*** Exercise material ***

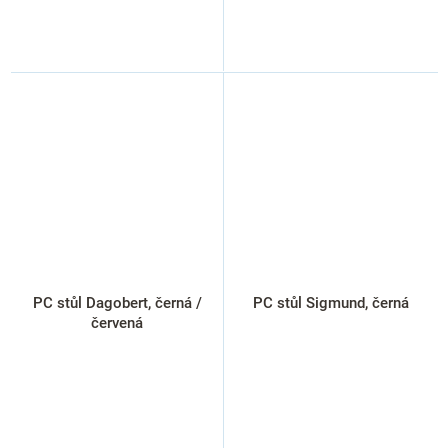
PC stůl Dagobert, černá /
PC stůl Sigmund, černá
červená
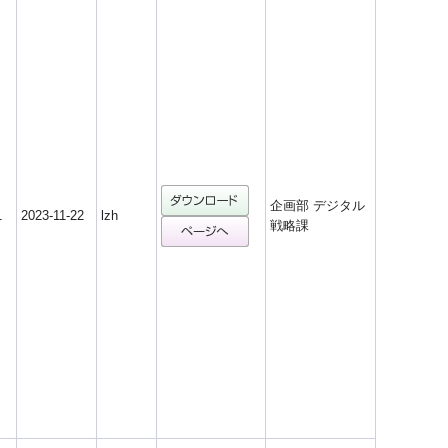
企画部 デジタル
1
2023-11-22
lzh
戦略課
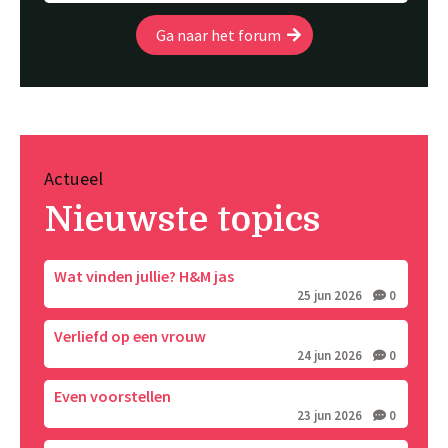
Ga naar het forum
Actueel
Nieuwste topics
Wat vinden jullie? H&M jas
25 jun 2026
0
Verliefd op een vrouw
24 jun 2026
0
Even voorstellen
23 jun 2026
0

***

Without including any picture, restate every entry above exactly.

PC stůl Dagobert, černá /
PC stůl Sigmund, černá
červená
企画部 デジタル
1
2023-11-22
lzh
戦略課
Ga naar het forum
Actueel
Nieuwste topics
Wat vinden jullie? H&M jas
25 jun 2026
0
Verliefd op een vrouw
24 jun 2026
0
Even voorstellen
23 jun 2026
0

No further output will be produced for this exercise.